Entertainment

Review: Meat Wave @ Gullivers, Northern Quarter

Meat Wave is an extremely hard band to pin down.

To anyone who was growing up in the dot com boom, they bring back horrendous memories of a similarly named website that would be on your computer in your year 8 I.T class after you came back from the toilet.

To the first time listener they seem like a band that would feature on Tony Hawk ProSkater/between the scenes on American Pie, depending on your frame of reference.

Either way, they are quintessentially American and a bit mid-2000s, but brilliant, nonetheless.

So, with all this nostalgia, Gullivers in Northern Quarter was a perfect venue, lying on the cool side of shabby.

“This is the second time we’ve been here this year,” singer Chris Sutter said to the fairly hip crowd.

“In February we played across the road at the, erm, Castle Hotel.”

They were returning to Oldham Street to promote their new album, Delusion Moon, which is a bit of a polemic against the modern world.

Despite the brevity of the set, just half an hour, the Chicago based post-hardcore trio smashed through some of this new album, including title track Delusion Moon.

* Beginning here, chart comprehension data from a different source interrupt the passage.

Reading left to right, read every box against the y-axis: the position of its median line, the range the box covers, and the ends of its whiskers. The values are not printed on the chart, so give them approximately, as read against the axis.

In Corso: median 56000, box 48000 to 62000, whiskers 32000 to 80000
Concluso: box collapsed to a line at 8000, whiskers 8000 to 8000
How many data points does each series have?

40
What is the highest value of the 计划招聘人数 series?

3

The set list also included I’ve got Ants, which is about as garage rock as a song can get, tipping its hat to early Nirvana, as well as Cosmic Zoo and, perhaps the highlight of the evening, Brother.

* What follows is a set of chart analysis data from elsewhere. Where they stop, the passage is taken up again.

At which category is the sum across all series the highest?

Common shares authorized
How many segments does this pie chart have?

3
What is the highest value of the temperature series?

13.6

Most of Meat Wave’s songs are on the short side – Brother doesn’t even break the two minute mark – but they’re all played with a ferocity that wouldn’t suggest that this is one of the later shows in a gruelling tour which included seven shows up and down the British Isles in just seven days.

This work ethic is reflected in the show, which is a bit of an assault on the senses.

They don’t say much in between songs, but the silence didn’t last long, as jagged power chords and the whiney vocals of Sutter boomed around churchhall-esque room and hit you in the face like a big slab of musical meat.

If talent was reflected in how many punters showed up, there would probably have been more people at Meat Wave, although, if social media is anything to go by, far more attended gigs up and down the country then came out on in Manchester on a Friday night.

I’ve no doubt next time they make the trip to Oldham Street – Night and Day, perhaps? – there will be a far greater number in attendance.

Their relentless work ethic will make sure of it.